# New Michigan law



## apexmi (Jul 8, 2006)

Michigan Law: 

The Michigan State Police are cracking down on speeders heading into Detroit . 

For the first offense, they give you two Detroit Lions tickets. If you get stopped a second time, they make you use them. 






Q. What do you call 47 millionaires around a TV watching the Super Bowl ? 

A. The Detroit Lions. 



Q. What do the Detroit Lions and Billy Graham have in common? 

A. They both can make 70,000 people stand up and yell 'Jesus Christ'. 



Q. How do you keep the Detroit Lions out of your yard? 

A. Put up a goal post. 



Q. Where do you go in Detroit in case of a tornado? 

A. To the Detroit Lions Stadium - they never have a touchdown there! 



Q. What do you call a Detroit Lion with a Super Bowl ring? 

A. A thief. 



Q. What's the difference between the Detroit Lions and a dollar bill? 

A. You can still get four quarters out of a dollar bill. 



Q. How many Detroit Lions does it take to win a Super Bowl? 

A. Nobody knows and we may never find out. 



Q. What do the Detroit Lions and a possums have in common? 
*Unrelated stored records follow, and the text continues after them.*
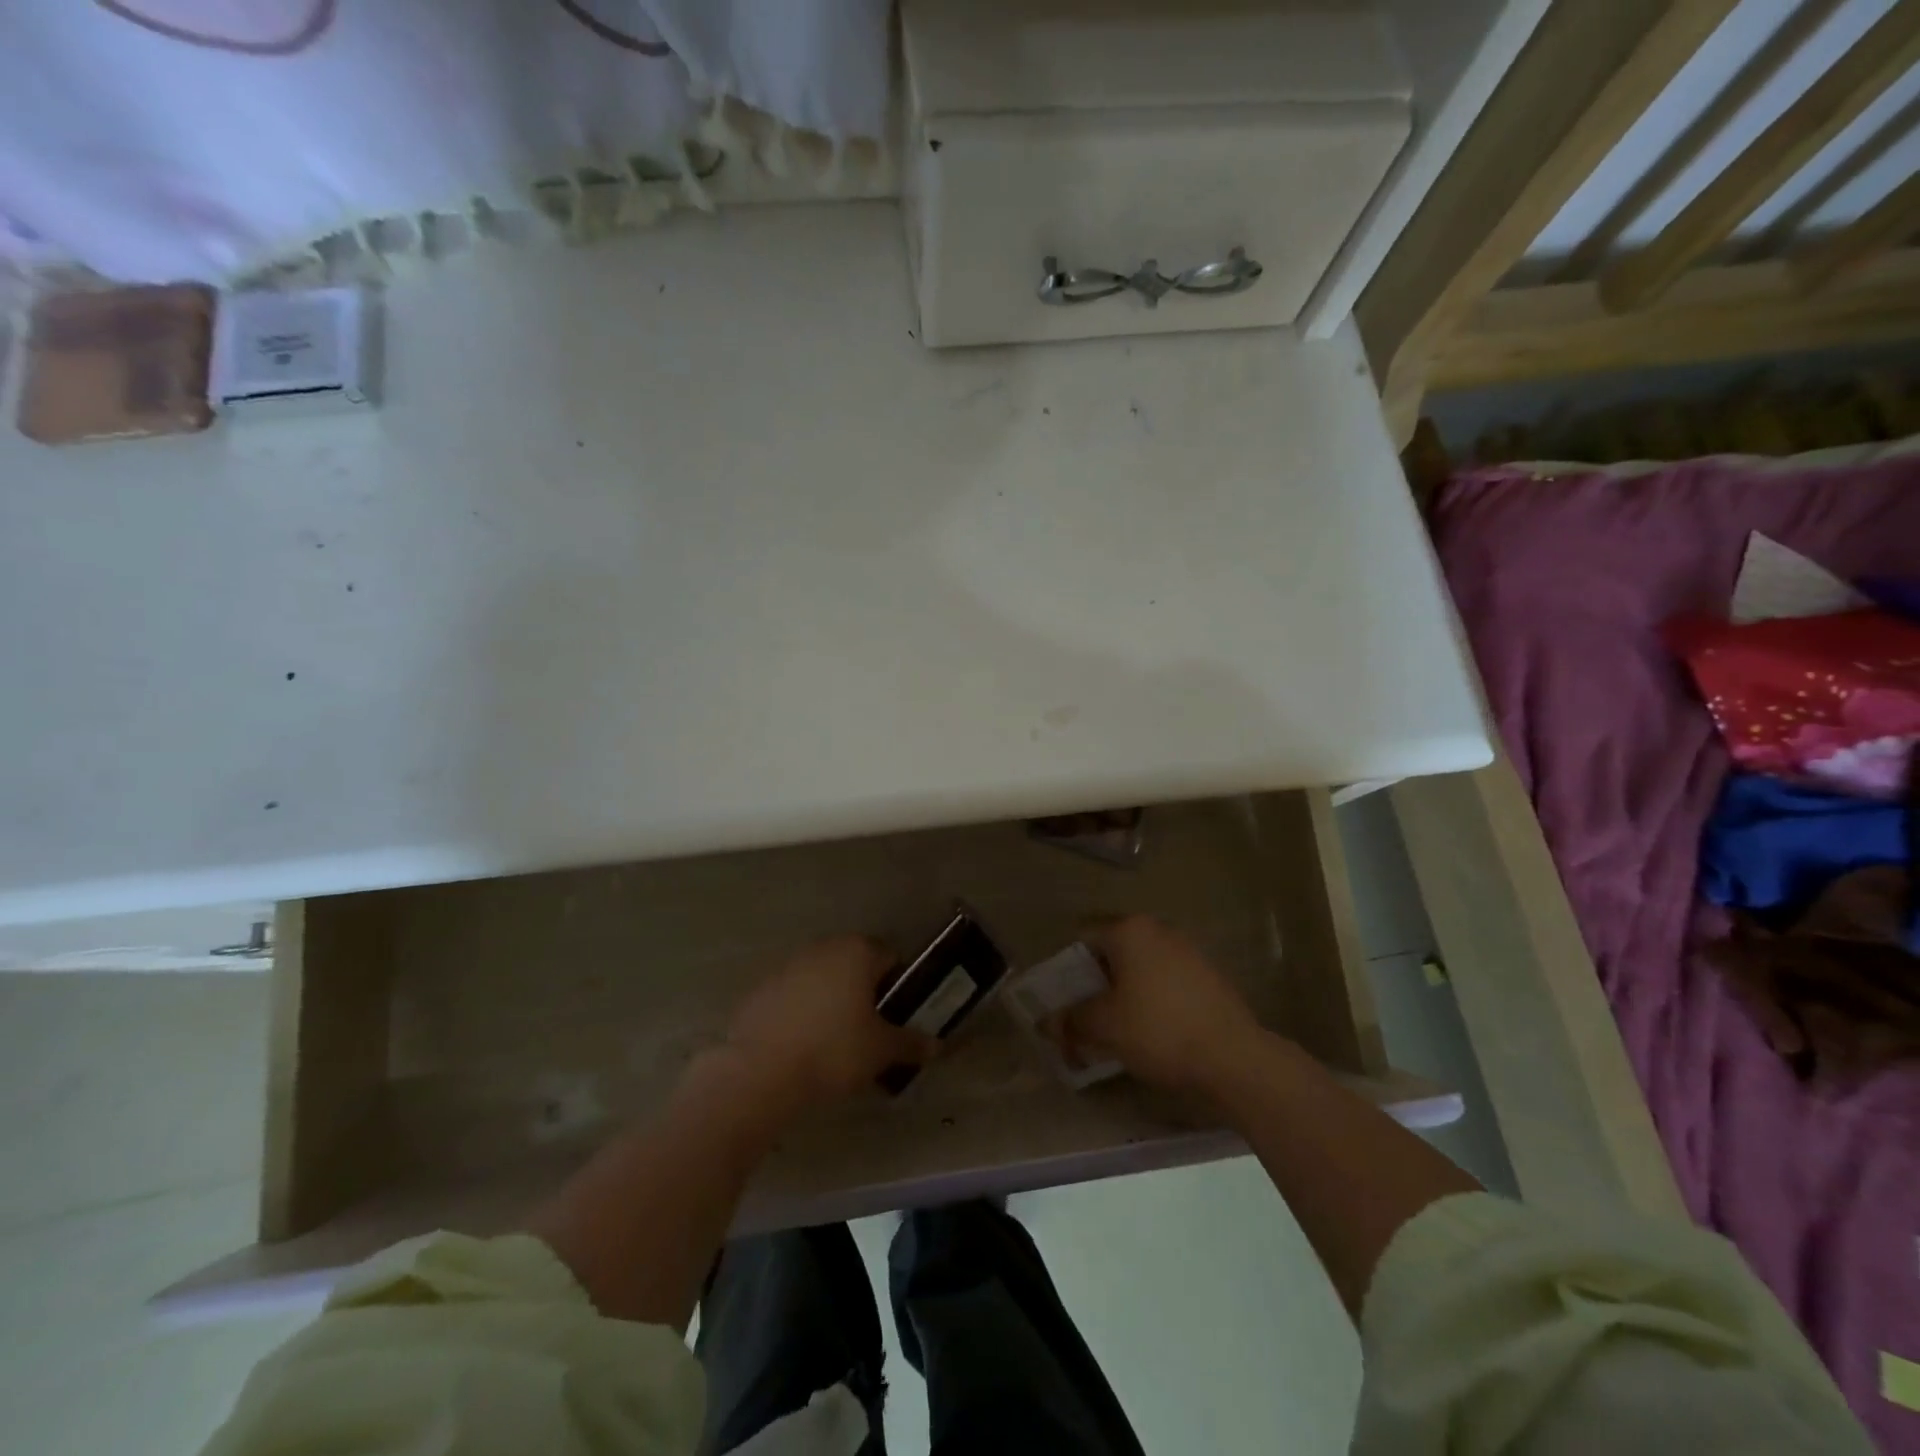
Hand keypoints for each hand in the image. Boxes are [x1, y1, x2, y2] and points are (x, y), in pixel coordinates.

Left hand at [723, 935, 938, 1107]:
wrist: (760, 1072)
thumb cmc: (833, 1050)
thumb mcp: (881, 1051)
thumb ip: (911, 1043)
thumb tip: (936, 1045)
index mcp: (858, 952)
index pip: (890, 957)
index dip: (898, 986)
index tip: (897, 1016)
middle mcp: (824, 948)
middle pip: (855, 964)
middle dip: (864, 992)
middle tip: (870, 1031)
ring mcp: (789, 965)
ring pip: (822, 979)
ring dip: (832, 1000)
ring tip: (834, 1042)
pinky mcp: (762, 988)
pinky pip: (794, 996)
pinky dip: (802, 1012)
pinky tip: (802, 1045)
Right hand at [1051, 915, 1264, 1093]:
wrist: (1233, 1058)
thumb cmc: (1158, 1029)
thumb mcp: (1104, 1026)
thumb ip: (1072, 1019)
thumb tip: (1049, 1022)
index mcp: (1130, 930)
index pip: (1083, 940)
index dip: (1067, 973)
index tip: (1064, 1004)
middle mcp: (1158, 930)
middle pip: (1112, 953)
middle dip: (1095, 985)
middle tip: (1086, 1019)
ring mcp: (1187, 951)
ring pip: (1140, 969)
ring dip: (1123, 994)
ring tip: (1116, 1031)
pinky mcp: (1208, 976)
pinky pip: (1165, 983)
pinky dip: (1151, 1001)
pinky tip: (1151, 1032)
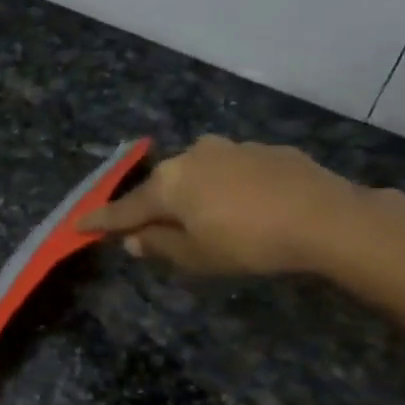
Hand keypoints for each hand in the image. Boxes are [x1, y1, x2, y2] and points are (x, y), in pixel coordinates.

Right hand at [78, 135, 404, 275]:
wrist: (326, 218)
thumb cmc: (248, 243)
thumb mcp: (196, 256)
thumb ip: (160, 246)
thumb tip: (135, 240)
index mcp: (169, 183)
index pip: (125, 208)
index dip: (102, 221)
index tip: (78, 225)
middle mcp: (193, 156)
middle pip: (161, 187)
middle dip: (154, 208)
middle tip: (152, 232)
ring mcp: (230, 148)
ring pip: (197, 175)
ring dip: (192, 196)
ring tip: (204, 220)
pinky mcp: (264, 149)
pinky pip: (229, 171)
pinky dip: (225, 189)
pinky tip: (243, 207)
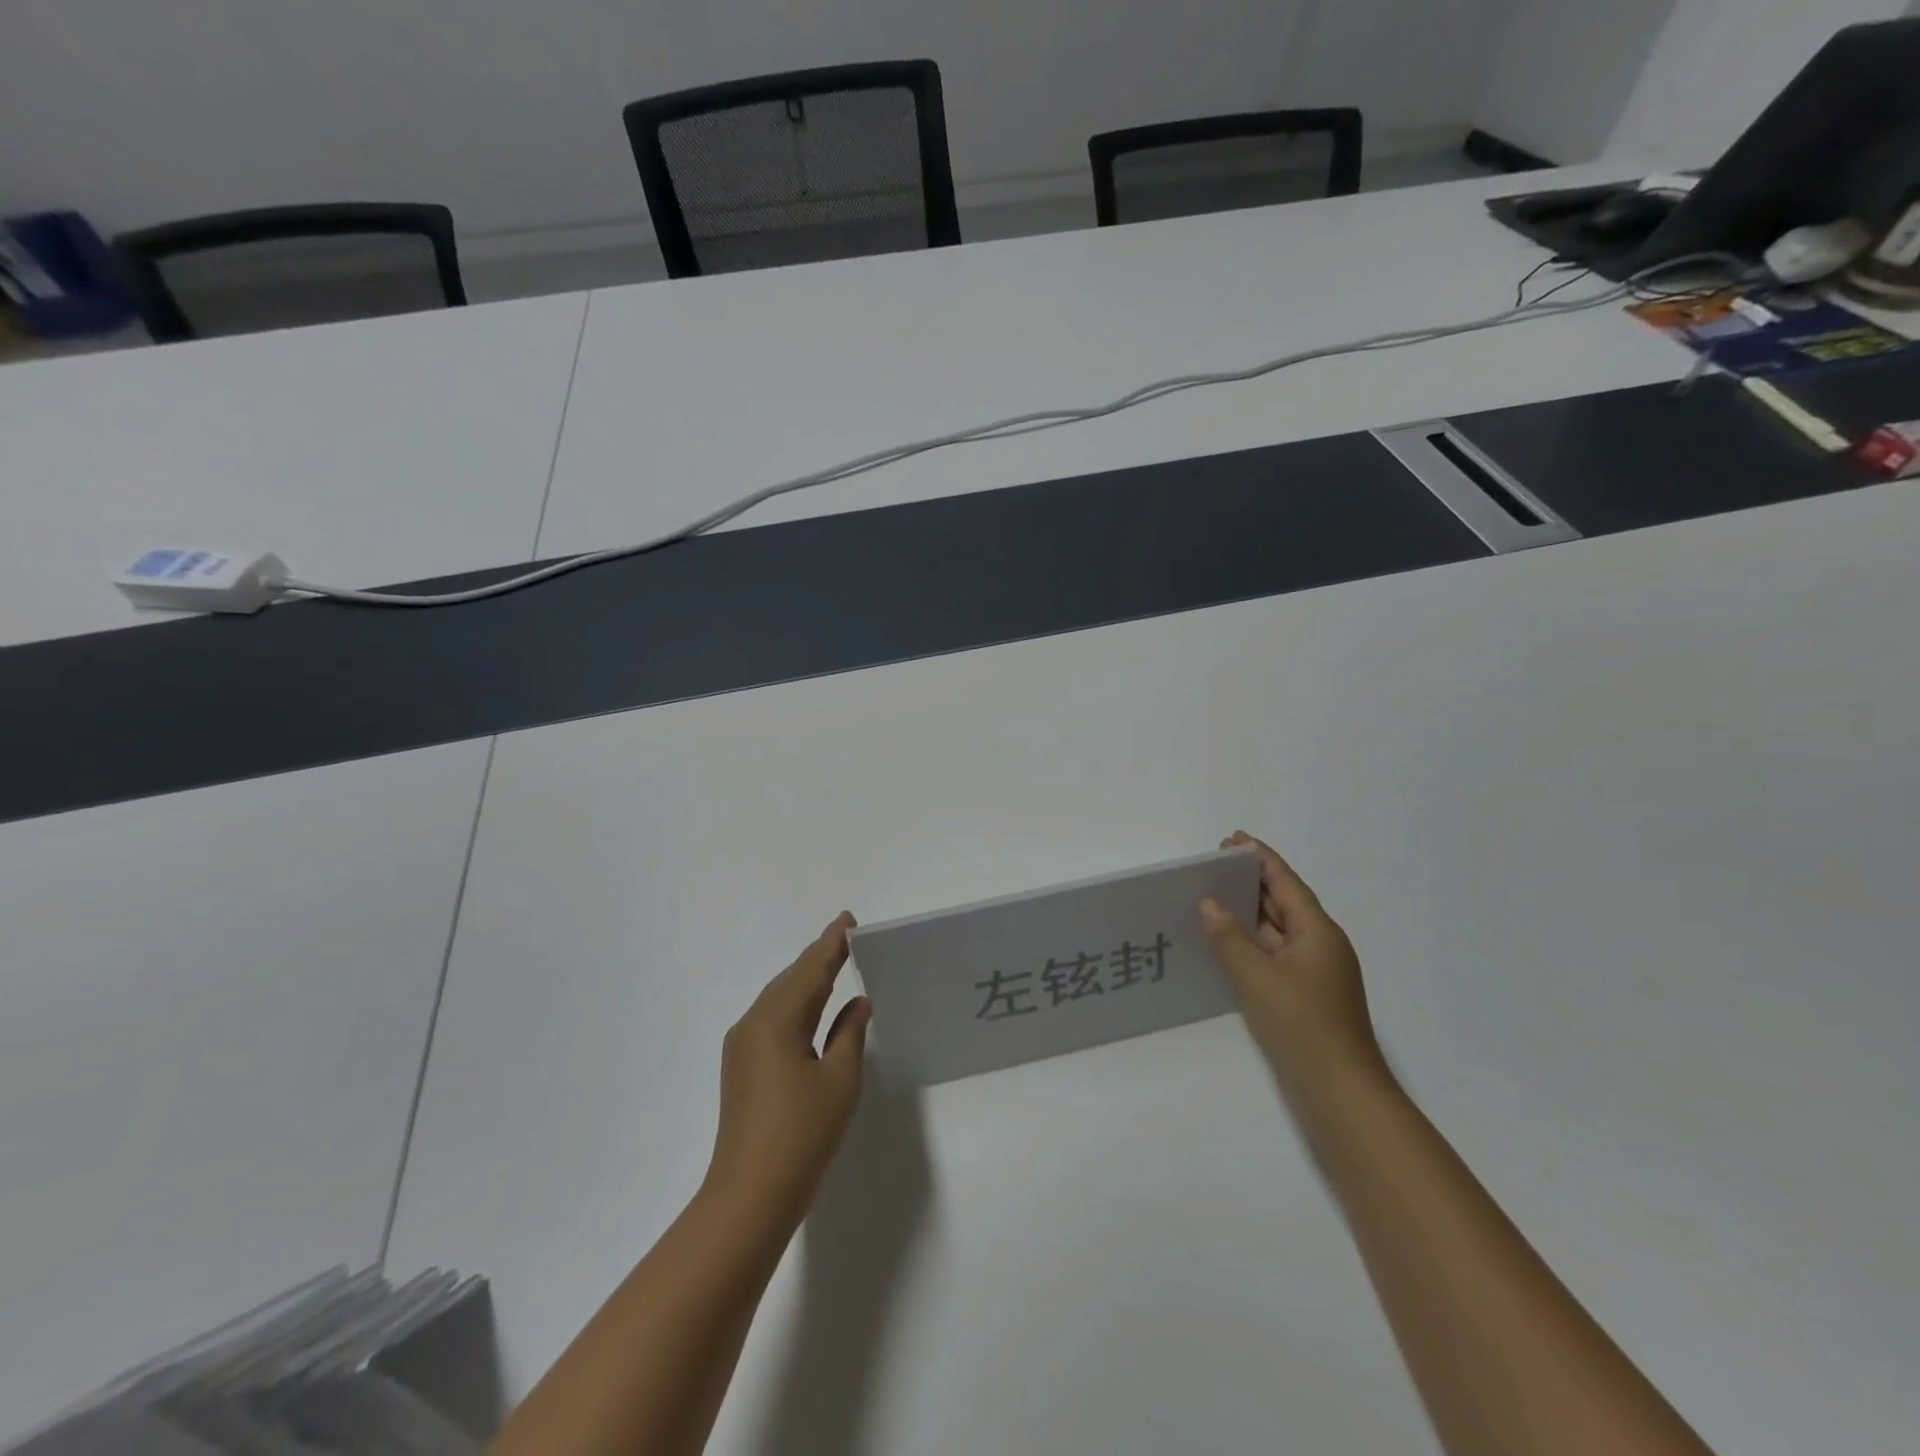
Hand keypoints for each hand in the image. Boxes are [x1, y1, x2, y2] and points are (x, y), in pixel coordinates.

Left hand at [704, 913, 871, 1229]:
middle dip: (818, 956)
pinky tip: (811, 1007)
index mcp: (777, 1020)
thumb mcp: (839, 1080)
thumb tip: (858, 1003)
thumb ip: (850, 1033)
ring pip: (779, 998)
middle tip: (846, 937)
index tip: (848, 920)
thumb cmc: (802, 1135)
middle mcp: (752, 1023)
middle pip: (791, 979)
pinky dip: (795, 1003)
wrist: (749, 1196)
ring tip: (833, 962)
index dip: (832, 944)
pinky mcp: (741, 1066)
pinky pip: (772, 1018)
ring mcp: (742, 1046)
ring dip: (806, 979)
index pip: (810, 970)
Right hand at [1201, 832, 1389, 1109]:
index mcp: (1318, 932)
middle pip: (1283, 903)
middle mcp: (1319, 946)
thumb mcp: (1258, 977)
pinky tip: (1224, 944)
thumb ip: (1230, 937)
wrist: (1340, 1093)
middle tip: (1212, 866)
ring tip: (1210, 897)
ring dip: (1247, 914)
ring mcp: (1313, 974)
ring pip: (1276, 932)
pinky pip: (1272, 956)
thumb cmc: (1302, 1025)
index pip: (1286, 883)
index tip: (1233, 840)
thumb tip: (1209, 904)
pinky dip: (1249, 943)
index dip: (1260, 858)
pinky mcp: (1303, 997)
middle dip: (1251, 882)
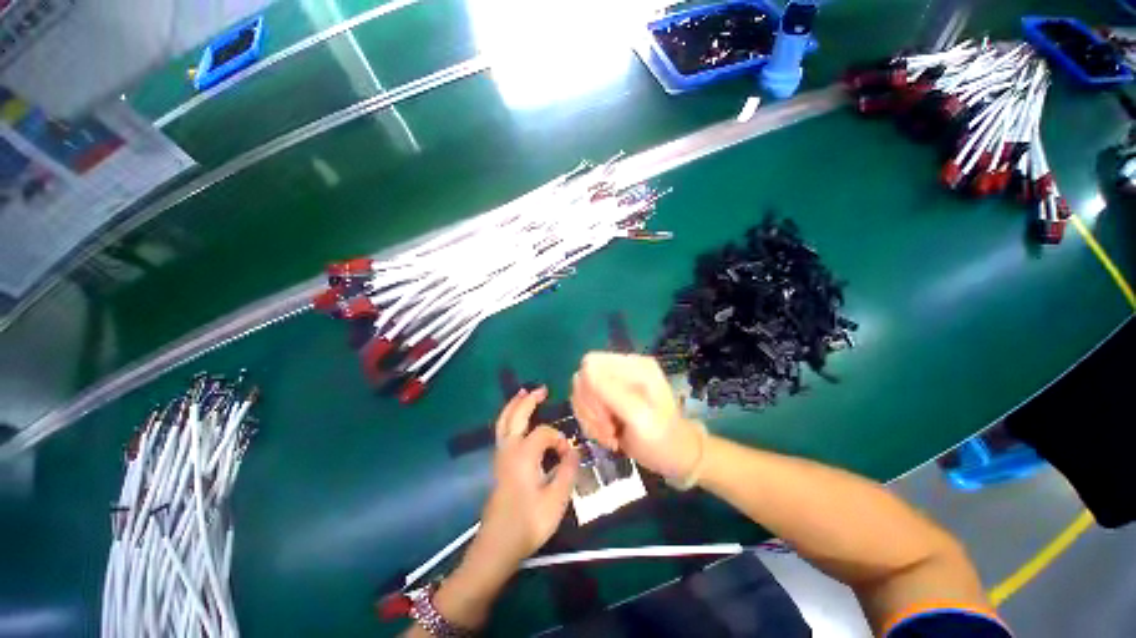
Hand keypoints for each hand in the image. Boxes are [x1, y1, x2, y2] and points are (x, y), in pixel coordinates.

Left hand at [427, 388, 579, 631]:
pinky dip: (509, 417)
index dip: (560, 439)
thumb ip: (567, 470)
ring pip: (504, 421)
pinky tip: (517, 419)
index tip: (569, 456)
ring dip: (515, 405)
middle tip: (542, 389)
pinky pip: (502, 431)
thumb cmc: (529, 523)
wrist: (497, 545)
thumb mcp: (556, 499)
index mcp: (524, 454)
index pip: (544, 432)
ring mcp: (500, 456)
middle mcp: (509, 449)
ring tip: (524, 393)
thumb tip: (574, 450)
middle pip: (517, 415)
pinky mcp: (498, 464)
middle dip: (529, 400)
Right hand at [571, 352, 702, 477]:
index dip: (589, 391)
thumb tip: (584, 371)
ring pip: (580, 393)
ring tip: (610, 435)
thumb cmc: (663, 440)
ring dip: (590, 419)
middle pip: (582, 378)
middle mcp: (622, 369)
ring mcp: (614, 383)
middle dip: (590, 409)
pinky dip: (590, 423)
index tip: (605, 417)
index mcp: (634, 366)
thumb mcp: (641, 418)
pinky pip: (584, 405)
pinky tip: (607, 435)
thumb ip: (613, 392)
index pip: (591, 364)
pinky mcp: (607, 398)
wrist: (674, 457)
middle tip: (609, 430)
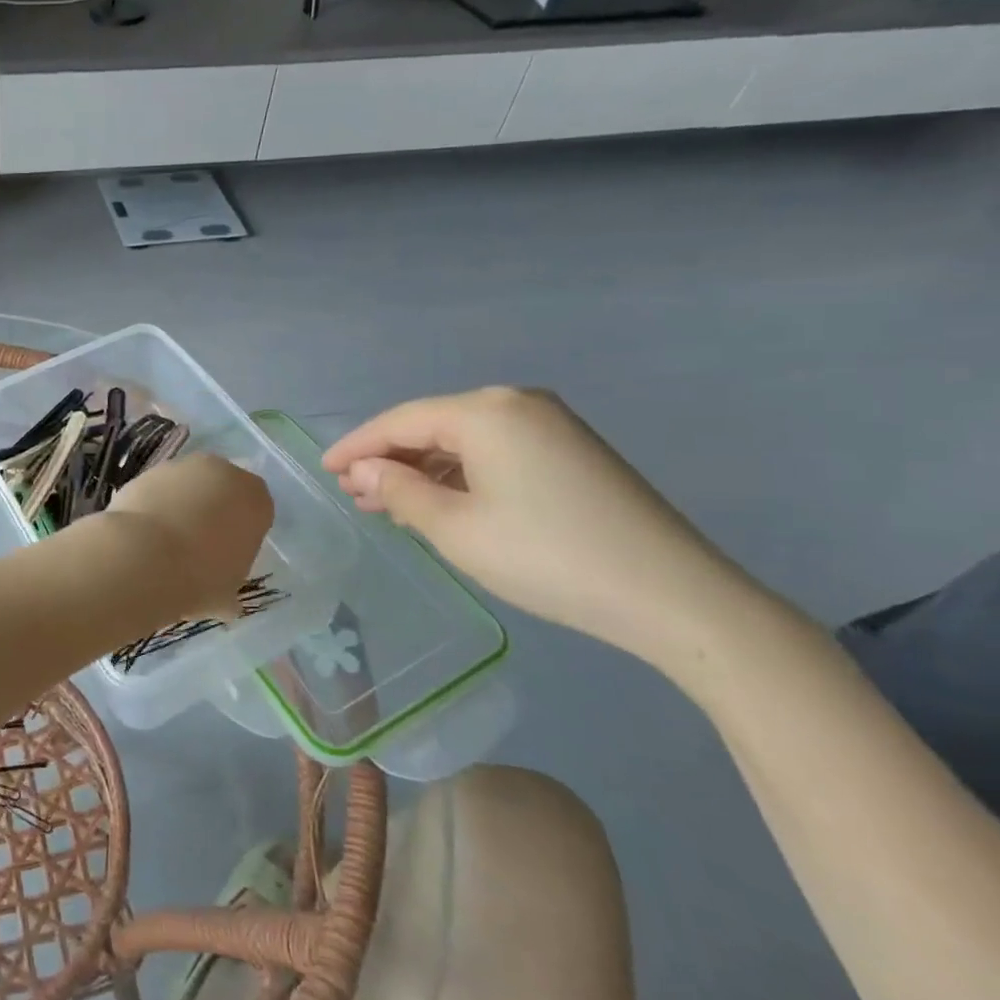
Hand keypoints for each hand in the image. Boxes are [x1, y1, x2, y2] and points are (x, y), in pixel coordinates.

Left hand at [103, 453, 273, 616]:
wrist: (143, 556)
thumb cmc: (199, 577)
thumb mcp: (226, 595)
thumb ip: (229, 589)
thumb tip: (225, 603)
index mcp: (255, 498)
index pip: (257, 511)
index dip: (242, 534)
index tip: (227, 557)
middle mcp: (222, 472)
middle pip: (222, 491)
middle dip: (213, 513)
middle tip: (197, 549)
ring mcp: (182, 466)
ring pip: (188, 487)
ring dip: (181, 507)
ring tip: (164, 545)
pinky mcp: (147, 470)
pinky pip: (158, 490)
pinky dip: (154, 507)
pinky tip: (143, 535)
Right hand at [322, 387, 761, 665]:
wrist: (674, 596)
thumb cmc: (547, 557)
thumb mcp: (456, 529)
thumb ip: (400, 491)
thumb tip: (365, 470)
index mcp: (485, 411)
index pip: (400, 421)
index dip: (357, 446)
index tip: (324, 470)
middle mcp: (517, 403)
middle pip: (432, 425)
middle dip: (389, 459)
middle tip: (354, 493)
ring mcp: (551, 425)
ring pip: (463, 440)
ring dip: (423, 469)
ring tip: (388, 502)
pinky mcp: (572, 451)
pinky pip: (495, 452)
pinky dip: (460, 474)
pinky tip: (440, 502)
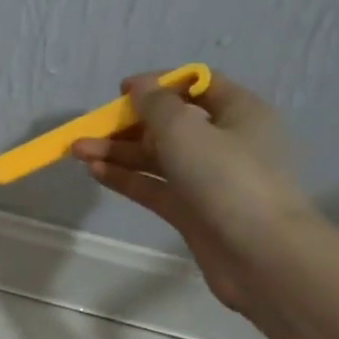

A. Both play dead at home and get killed on the road. 

:lol:


----------



## JACKIEGAGA (Dec 11, 2006)

Aren't you tough on the Lions Matt Millen is gone things will get better. 
Those are some great lines:hurah:


----------



## tcusta00 (Dec 31, 2007)

Even recycled for the current horrible team they're still funny. :lol:


----------



## nn8l (Sep 7, 2007)

Why doesn't Grand Rapids have a Professional football team? Because then Detroit would want one.


----------



## jodyguercio (Aug 16, 2007)

Bitter part of one your table is now ready........:lol:


----------